The important aspect of this is how I apply this learning theory to my music. I need to be sensitive to how my feelings reflect in my performance. It’s all in there if I listen for it. If I am feeling unfulfilled, for instance, I will create music in a stifled way. But it’s not even that simple. Because like life, the music is in flux. The emotional journey and processes are more reflective than a momentary mood swing. It is trickier and subtler than what I might consider my surface state of mind.

originally published on 12/19/06

Of Dove

I practiced last week. I wanted to do some honing after hearing pristine violin playing the other week. It works, funnily enough, that practicing stuff. But I find it also carries with it a risk factor in orchestra, that being over-fatigue. But now I see that that is only in the short term. Over a few weeks as of yet, it is becoming easier to play. I tactily know where I’m headed on the instrument, and I’m mentally less second-guessy and trepidatious. But this typing is a killer.
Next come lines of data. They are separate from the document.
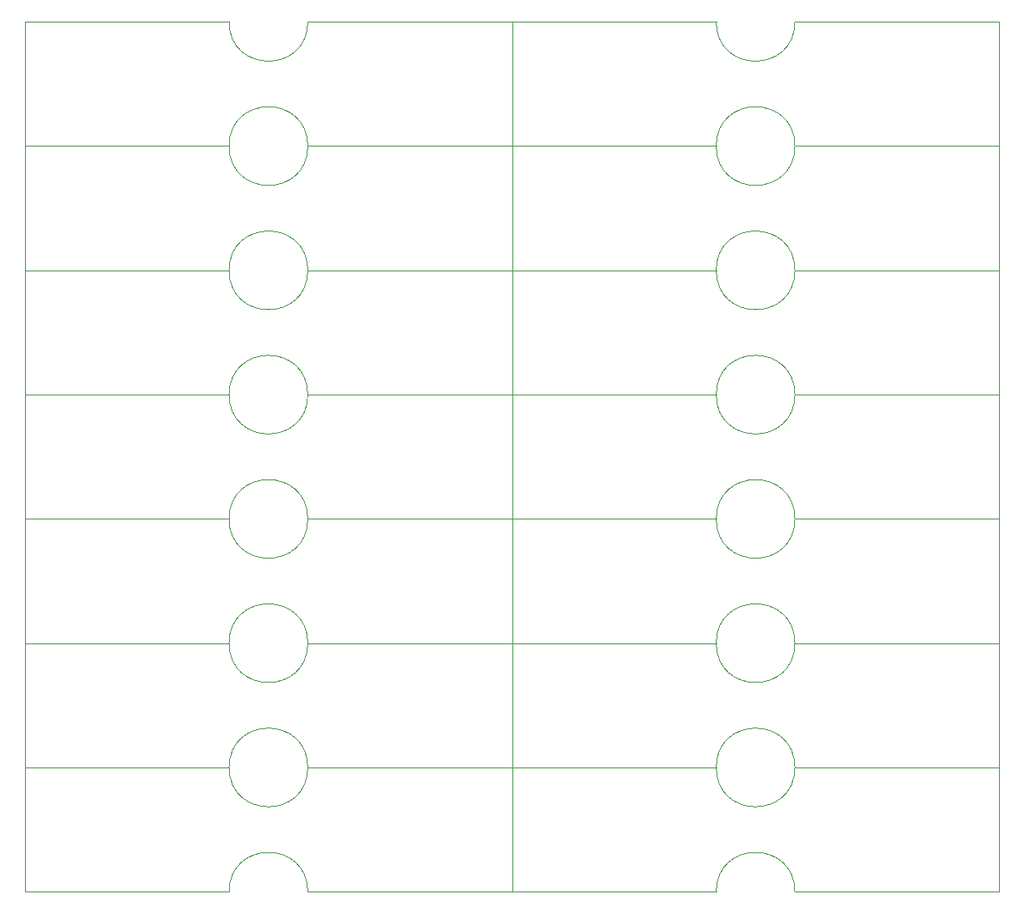
<source format=gbr>
%TF.GenerationSoftware,KiCad,Pcbnew,6.0.11-2627ca5db0~126~ubuntu20.04.1*%
%TF.CreationDate,2024-03-14T23:27:01-05:00*%
%TF.ProjectId,,58585858-5858-4585-9858-585858585858,rev?*%
%TF.SameCoordinates,Original*%
%TF.FileFunction,Paste,Bot*%
%TF.FilePolarity,Positive*%
%FSLAX46Y46*%
G04 Gerber Fmt 4.6, Leading zero omitted, Abs format (unit mm)*
G04 Created by KiCad (PCBNEW 6.0.11-2627ca5db0~126~ubuntu20.04.1) date 2024-03-14 23:27:01*
%MOMM*%
%LPD*%
G01*
G04 APERTURE LIST*
%TA.AperFunction,Profile*%
%ADD10C,0.100000*%
%TD*%
G04 APERTURE END LIST*
D10*
X152800000Y-131262800D02*
G75*
G03*
X160800000Y-131262800I4000000J0D01*
G01*
X181550000Y-131262800D02*
X181550000Y-143902800D01*
X160800000Y-131262800D02*
X181550000Y-131262800D01*
X132050000Y-131262800D02*
X132050000Y-143902800D01*
X160800000Y-143902800D02*
X181550000Y-143902800D01*
X132050000Y-143902800D02*
X152800000Y-143902800D01*
X160800000Y-143902800D02*
G75*
G03*
X152800000Y-143902800I-4000000J0D01*
G01*
X132050000Y-131262800D02*
X152800000Y-131262800D01*
X103300000Y-131262800D02*
G75*
G03*
X111300000Y-131262800I4000000J0D01*
G01*
X132050000Y-131262800D02*
X132050000Y-143902800D01*
X111300000Y-131262800D02*
X132050000Y-131262800D01*
X82550000Y-131262800D02*
X82550000Y-143902800D01*
X111300000Y-143902800D02*
X132050000Y-143902800D01*
X82550000Y-143902800D02*
X103300000Y-143902800D01*
X111300000Y-143902800D02*
G75*
G03*
X103300000Y-143902800I-4000000J0D01*
G01*
X82550000Y-131262800D02*
X103300000Y-131262800D01*
X152800000Y-118622800D02*
G75*
G03*
X160800000Y-118622800I4000000J0D01*
G01*
X181550000Y-118622800D02*
X181550000Y-131262800D01*
X160800000Y-118622800D02*
X181550000Y-118622800D01*
X132050000Y-118622800D02*
X132050000Y-131262800D01*
X160800000Y-131262800D02*
X181550000Y-131262800D01*
X132050000Y-131262800D02*
X152800000Y-131262800D01*
X160800000Y-131262800D02*
G75*
G03*
X152800000Y-131262800I-4000000J0D01*
G01*
X132050000Y-118622800D02*
X152800000Y-118622800D01*
X103300000Y-118622800D02*
G75*
G03*
X111300000Y-118622800I4000000J0D01*
G01*
X132050000Y-118622800D02*
X132050000Y-131262800D01*
X111300000Y-118622800D02*
X132050000Y-118622800D01*
X82550000Y-118622800D02*
X82550000Y-131262800D01*
X111300000Y-131262800D02*
X132050000Y-131262800D01*
X82550000Y-131262800D02*
X103300000Y-131262800D01*
X111300000Y-131262800D02*
G75*
G03*
X103300000Y-131262800I-4000000J0D01*
G01*
X82550000Y-118622800D02*
X103300000Y-118622800D01*
X152800000Y-105982800D02*
G75*
G03*
X160800000Y-105982800I4000000J0D01*
G01*
X181550000Y-105982800D02*
X181550000Y-118622800D01*
X160800000Y-105982800D02*
X181550000Y-105982800D01*
X132050000Y-105982800D02*
X132050000Y-118622800D01*
X160800000Y-118622800D02*
X181550000Y-118622800D01*
X132050000Y-118622800D02*
X152800000Y-118622800D01*
X160800000Y-118622800D02*
G75*
G03*
X152800000Y-118622800I-4000000J0D01*
G01*
X132050000Y-105982800D02*
X152800000Y-105982800D01*
X103300000Y-105982800D02*
G75*
G03*
X111300000Y-105982800I4000000J0D01*
G01*
X132050000Y-105982800D02*
X132050000Y-118622800D01*
X111300000Y-105982800D02*
X132050000Y-105982800D01*
X82550000Y-105982800D02*
X82550000Y-118622800D01*
X111300000Y-118622800D02*
X132050000Y-118622800D01*
X82550000Y-118622800D02*
X103300000Y-118622800D01*
X111300000Y-118622800D02*
G75*
G03*
X103300000Y-118622800I-4000000J0D01*
G01*
X82550000Y-105982800D02*
X103300000Y-105982800D01*
X152800000Y-93342800D02*
G75*
G03*
X160800000Y-93342800I4000000J0D01*
G01*
X181550000Y-93342800D02*
X181550000Y-105982800D01*
X160800000Y-93342800D02*
X181550000Y-93342800D01*
X132050000Y-93342800D02*
X132050000Y-105982800D01*
X160800000Y-105982800D02*
X181550000Y-105982800D01*
X132050000Y-105982800D02*
X152800000Y-105982800D01*
X160800000Y-105982800D02*
G75*
G03*
X152800000Y-105982800I-4000000J0D01*
G01*
X132050000Y-93342800D02*
X152800000Y-93342800D01*
X103300000Y-93342800D02*
G75*
G03*
X111300000Y-93342800I4000000J0D01*
G01*
X132050000Y-93342800D02*
X132050000Y-105982800D01*
X111300000Y-93342800D02*
X132050000Y-93342800D01*
X82550000Y-93342800D02*
X82550000Y-105982800D01*
X111300000Y-105982800D02*
X132050000Y-105982800D01*
X82550000Y-105982800D02*
X103300000Y-105982800D01*
X111300000Y-105982800D02*
G75*
G03*
X103300000Y-105982800I-4000000J0D01*
G01*
X82550000Y-93342800D02*
X103300000Y-93342800D01*
X152800000Y-80702800D02*
G75*
G03*
X160800000Y-80702800I4000000J0D01*
G01*
X181550000Y-80702800D02*
X181550000Y-93342800D01*
X160800000Y-80702800D02*
X181550000Y-80702800D01*
X132050000Y-80702800D02*
X132050000Y-93342800D01*
X160800000Y-93342800D02*
X181550000Y-93342800D01*
X132050000Y-93342800D02*
X152800000Y-93342800D01*
X160800000Y-93342800D02*
G75*
G03*
X152800000Y-93342800I-4000000J0D01*
G01*
X132050000Y-80702800D02*
X152800000Y-80702800D01*
X103300000Y-80702800D02*
G75*
G03*
X111300000Y-80702800I4000000J0D01*
G01*
X132050000Y-80702800D02*
X132050000Y-93342800D01*
X111300000Y-80702800D02*
X132050000Y-80702800D01*
X82550000Y-80702800D02*
X82550000Y-93342800D01*
X111300000Y-93342800D02*
X132050000Y-93342800D01*
X82550000Y-93342800D02*
X103300000Y-93342800D01*
X111300000Y-93342800D02*
G75*
G03*
X103300000Y-93342800I-4000000J0D01*
G01*
X82550000Y-80702800D02*
X103300000Y-80702800D01*
X152800000Y-68062800D02*
G75*
G03*
X160800000Y-68062800I4000000J0D01*
G01*
X181550000Y-68062800D02*
X181550000Y-80702800D01*
X160800000Y-68062800D02*
X181550000Y-68062800D01*
X132050000Y-68062800D02*
X132050000Y-80702800D01*
X160800000Y-80702800D02*
X181550000Y-80702800D01*
X132050000Y-80702800D02*
X152800000Y-80702800D01*
X160800000Y-80702800D02*
G75*
G03*
X152800000Y-80702800I-4000000J0D01*
G01*
X132050000Y-68062800D02*
X152800000Y-68062800D01*
X103300000Y-68062800D02*
G75*
G03*
X111300000Y-68062800I4000000J0D01*
G01*
X132050000Y-68062800D02*
X132050000Y-80702800D01*
X111300000Y-68062800D02*
X132050000Y-68062800D01*
X82550000Y-68062800D02*
X82550000Y-80702800D01*
X111300000Y-80702800D02*
X132050000Y-80702800D01*
X82550000Y-80702800D02*
X103300000Y-80702800D01*
X111300000Y-80702800D02*
G75*
G03*
X103300000Y-80702800I-4000000J0D01*
G01*
X82550000Y-68062800D02*
X103300000Y-68062800D01*
X152800000Y-55422800D02*
G75*
G03*
X160800000Y-55422800I4000000J0D01*
G01*
X181550000Y-55422800D02*
X181550000Y-68062800D01*
X160800000Y-55422800D02*
X181550000Y-55422800D01*
X132050000Y-55422800D02*
X132050000Y-68062800D01*
X160800000Y-68062800D02*
X181550000Y-68062800D01*
X132050000Y-68062800D02*
X152800000Y-68062800D01*
X160800000Y-68062800D02*
G75*
G03*
X152800000Y-68062800I-4000000J0D01*
G01*
X132050000Y-55422800D02*
X152800000Y-55422800D01*
X103300000Y-55422800D02*
G75*
G03*
X111300000Y-55422800I4000000J0D01*
G01*
X111300000Y-55422800D02*
X132050000Y-55422800D01*
X82550000Y-55422800D02*
X103300000Y-55422800D01*
X82550000Y-68062800D02*
X103300000Y-68062800D01*
X111300000Y-68062800D02*
X132050000Y-68062800D01*
X132050000Y-55422800D02*
X132050000Y-68062800D01*
X111300000Y-68062800D02*
G75*
G03*
X103300000Y-68062800I-4000000J0D01*
G01*
X82550000Y-55422800D02*
X82550000Y-68062800D01*
M02*

</source>
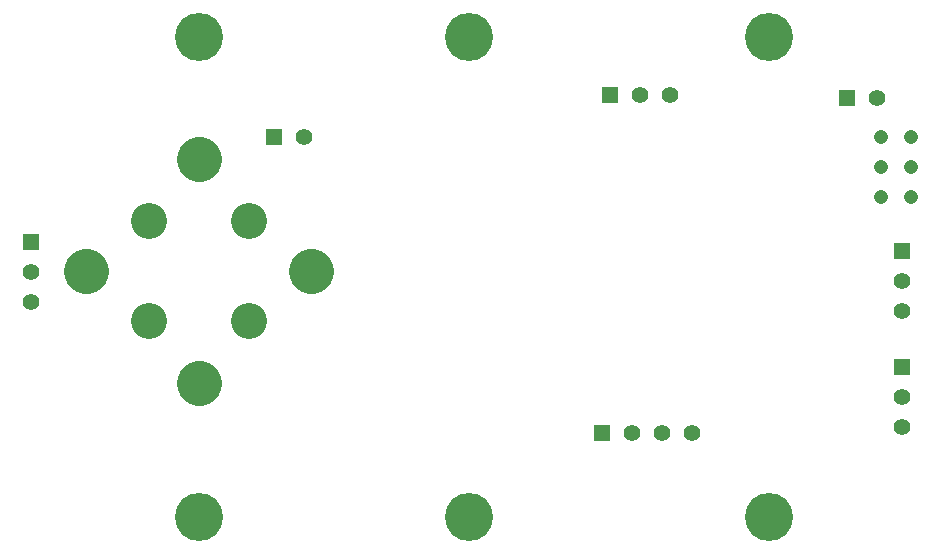
<source format=gbs>
G04 ( created by brdgerber.py ( brdgerber.py v0.1 2014-03-12 ) ) date 2021-04-12 03:42:33 EDT*
G04 Gerber Fmt 3.4, Leading zero omitted, Abs format*
%MOIN*%
%FSLAX34Y34*%
G01*
G70*
G90*
G04 APERTURE LIST*
%ADD16R,0.0709X0.0629*%
%ADD10R,0.0866X0.0236*%
%ADD18R,0.0177X0.0787*%
%ADD14R,0.0260X0.0800*%
%ADD15R,0.0472X0.0275*%
%ADD23R,0.0760X0.2100*%
%ADD26C,0.1600*%
%ADD21R,0.0800X0.0600*%
%ADD25R,0.0600X0.0800*%
%ADD12C,0.0550*%
%ADD17R,0.0945X0.1575*%
%ADD20C,0.1500*%
%ADD13R,0.0629X0.0709*%
%ADD19R,0.0787X0.0177*%
%ADD24C,0.1200*%
%ADD11R,0.0550X0.0550*%
%ADD22C,0.0471*%
G04 APERTURE END LIST*
G54D16*
D11*
X23600Y24950D03*
D12*
X24600Y24950D03*
D11*
X15450Y13800D03*
D12*
X16450Y13800D03*
D12*
X17450Y13800D03*
D12*
X18450Y13800D03*
D11*
X25450Y16000D03*
D12*
X25450Y15000D03*
D12*
X25450Y14000D03*
D11*
X15700Y25050D03*
D12*
X16700Y25050D03*
D12*
X17700Y25050D03*
D11*
X04500Y23650D03*
D12*
X05500Y23650D03*
D11*
X-03600Y20150D03*
D12*
X-03600Y19150D03*
D12*
X-03600Y18150D03*
D11*
X25450Y19850D03*
D12*
X25450Y18850D03*
D12*
X25450Y17850D03*
D20*
G01X05740Y19200D02*
G01X05740Y19200D01*
D20*
G01X02000Y22940D02*
G01X02000Y22940D01*
D20*
G01X-01740Y19200D02*
G01X-01740Y19200D01*
D20*
G01X02000Y15460D02*
G01X02000Y15460D01*
D22*
G01X24750Y23650D02*
G01X24750Y23650D01*
D22*
G01X25750Y23650D02*
G01X25750Y23650D01*
D22*
G01X24750Y22650D02*
G01X24750Y22650D01*
D22*
G01X25750Y22650D02*
G01X25750Y22650D01*
D22*
G01X24750Y21650D02*
G01X24750Y21650D01*
D22*
G01X25750Y21650D02*
G01X25750Y21650D01*
D24*
G01X00330Y17530D02*
G01X00330Y17530D01*
D24*
G01X03670Y17530D02*
G01X03670Y17530D01*
D24*
G01X03670Y20870D02*
G01X03670Y20870D01*
D24*
G01X00330Y20870D02*
G01X00330Y20870D01*
D26*
X02000Y11000D03*
D26*
X11000Y11000D03*
D26*
X02000Y27000D03*
D26*
X21000Y27000D03*
D26*
X11000Y27000D03*
D26*
X21000Y11000D03*
M02*

</source>
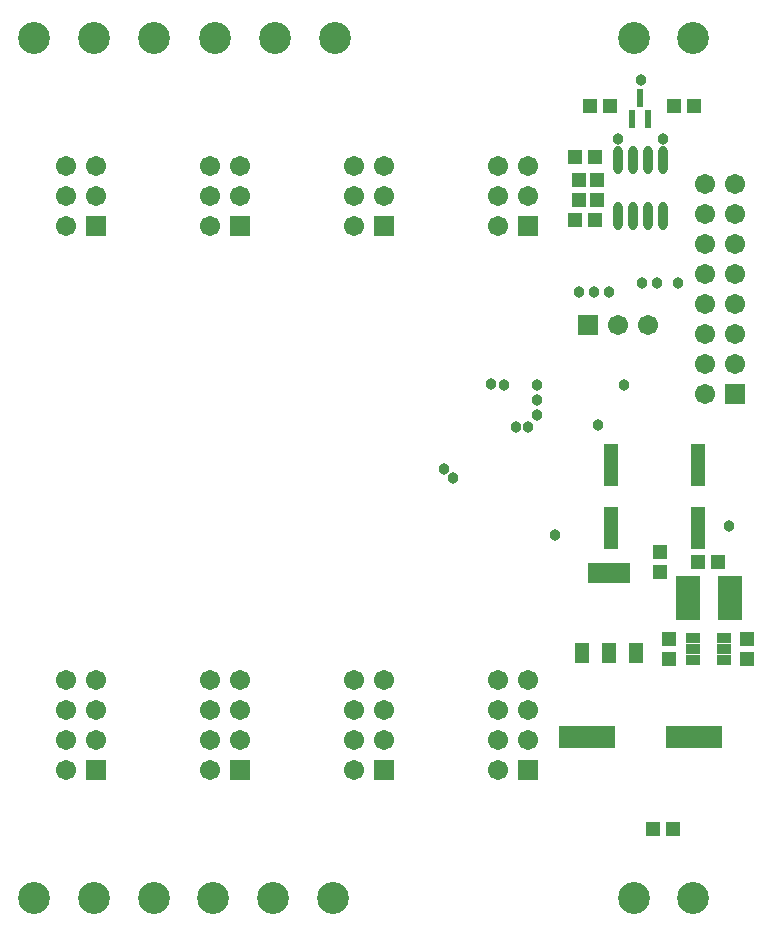
<source format=gts>
%FSDAX24Y24*%
%MOIN*%
%SFA1B1*%

%IPPOS*%
%ADD28R,0.047370X0.051310*%
%ADD29R,0.051310X0.047370*%
%ADD30O,0.031620X0.094610*%
%ADD31R,0.023750X0.059180*%
%ADD32R,0.185170X0.072960*%
%ADD33R,0.047370X0.035560*%
%ADD34R,0.078800X0.149670*%
%ADD35R,0.051240X0.141790*%
%ADD36R,0.051310X0.069020*%
%ADD37R,0.051310X0.069020*%
%ADD38R,0.143830X0.069020*%
%ADD39C,0.106420*%
%ADD40R,0.067060X0.067060*%
%ADD41C,0.067060*%
%ADD42R,0.067060X0.067060*%
%ADD43C,0.038000*%
%LNpcb_baseboard-1*%
%LPD*%
G54D28*
X021150Y026334D03*
Y025665D03*
X020550D03*
Y026334D03*
X026150Y010365D03*
Y011034D03*
X023550Y010365D03*
Y011034D03*
X023250Y013934D03*
Y013265D03*
G54D29*
X020415Y025000D03*
X021084D03*
X024384Y028800D03*
X023715D03*
X020915D03*
X021584D03*
X025184Y013600D03*
X024515D03*
X023684Y004700D03*
X023015D03*
X021084Y027100D03*
X020415D03*
G54D30*
X023350Y027000D03*
X022850D03*
X022350D03*
X021850D03*
X023350Y025110D03*
X022850D03*
X022350D03*
X021850D03*
G54D31*
X022591Y029059D03*
X022847Y028350D03*
X022335D03*
G54D32*
X024379Y007757D03*
X020835D03*
G54D33*
X024350Y011074D03*
Y010700D03*
Y010326D03*
X025373Y011074D03*
Y010700D03*
Y010326D03*
G54D34*
X024174Y012376D03*
X025591D03*
G54D35*
X021621Y016841D03*
Y014739D03*
X024521Y016841D03*
Y014739D03*
G54D36*
X020644Y010571D03*
G54D37*
X021550Y010571D03*
X022455D03*
G54D38*
X021550Y013228D03*
G54D39*
X012350Y002400D03*
X010350D03*
X008350D03*
X006400D03*
X004400D03*
X002400D03*
X024369Y031065D03*
X022400D03*
X008408D03*
X010408D03*
X012408D03*
X002400D03*
X004400D03*
X006400D03*
X024369Y002400D03*
X022400D03*
G54D40*
X020850Y021500D03*
G54D41*
X021850Y021500D03*
X022850D03*
X017850Y026800D03*
X018850D03*
X017850Y025800D03*
X018850D03*
X017850Y024800D03*
X013050Y026800D03*
X014050D03*
X013050Y025800D03*
X014050D03*
X013050Y024800D03*
X008250Y026800D03*
X009250D03*
X008250Y025800D03*
X009250D03*
X008250Y024800D03*
X003450Y026800D03*
X004450D03*
X003450Y025800D03*
X004450D03*
X003450Y024800D03*
X024750Y026200D03*
X025750D03*
X024750Y025200D03*
X025750D03*
X024750Y024200D03*
X025750D03*
X024750Y023200D03*
X025750D03*
X024750Y022200D03*
X025750D03*
X024750Y021200D03*
X025750D03*
X024750Y020200D03*
X025750D03*
X024750Y019200D03*
X013050Y009650D03*
X014050D03*
X013050Y008650D03*
X014050D03*
X013050Y007650D03*
X014050D03*
X013050Y006650D03*
X017850Y009650D03*
X018850D03*
X017850Y008650D03*
X018850D03*
X017850Y007650D03*
X018850D03*
X017850Y006650D03*
X008250Y009650D03*
X009250D03*
X008250Y008650D03*
X009250D03*
X008250Y007650D03*
X009250D03*
X008250Y006650D03*
X003450Y009650D03*
X004450D03*
X003450Y008650D03*
X004450D03*
X003450Y007650D03*
X004450D03*
X003450Y006650D03*
G54D42*
X018850Y024800D03*
X014050D03*
X009250D03*
X004450D03*
X025750Y019200D03*
X014050Y006650D03*
X018850D03*
X009250D03*
X004450D03*
G54D43*
X022050Y019500D03*
X021187Y018160D03*
X022605Y029643D03*
X020562Y022587D03*
X021562D03*
X021050Y022600D03*
X025550Y014800D03*
X019750Y014500D03*
X016350Y016400D03*
X016050Y016700D03*
X019150Y019500D03*
X018450Y018100D03*
X018850D03*
X019150Y019000D03*
Y018500D03*
X018050Y019500D03*
X023150Y022900D03*
X023850D03*
X017637Y019512D03*
X022650Y022900D03*
X023350Y027700D03*
X021850D03*
M02*
</source>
originally published on 3/2/07

Lars

I’ve been trying to lighten up – with my left hand, that is. I listen to Itzhak Perlman and watch his videos, and there is such a relaxed, easy approach he takes. I don’t see the lack of effort doing him any harm, certainly, and it is probably quite beneficial. When I loosen up my vise grip it doesn’t always give me the sound that I am striving for. I believe that once I get used to this freer, gentler sound, it won’t bother me anymore. It also seems that by concentrating on my left arm, there is a spiraling effect to the rest of my body, and my mind, too. It’s almost as if I have made one spot the focal point for all of the tension simmering within me, and if I let that go, everything else falls away, too, like a domino effect.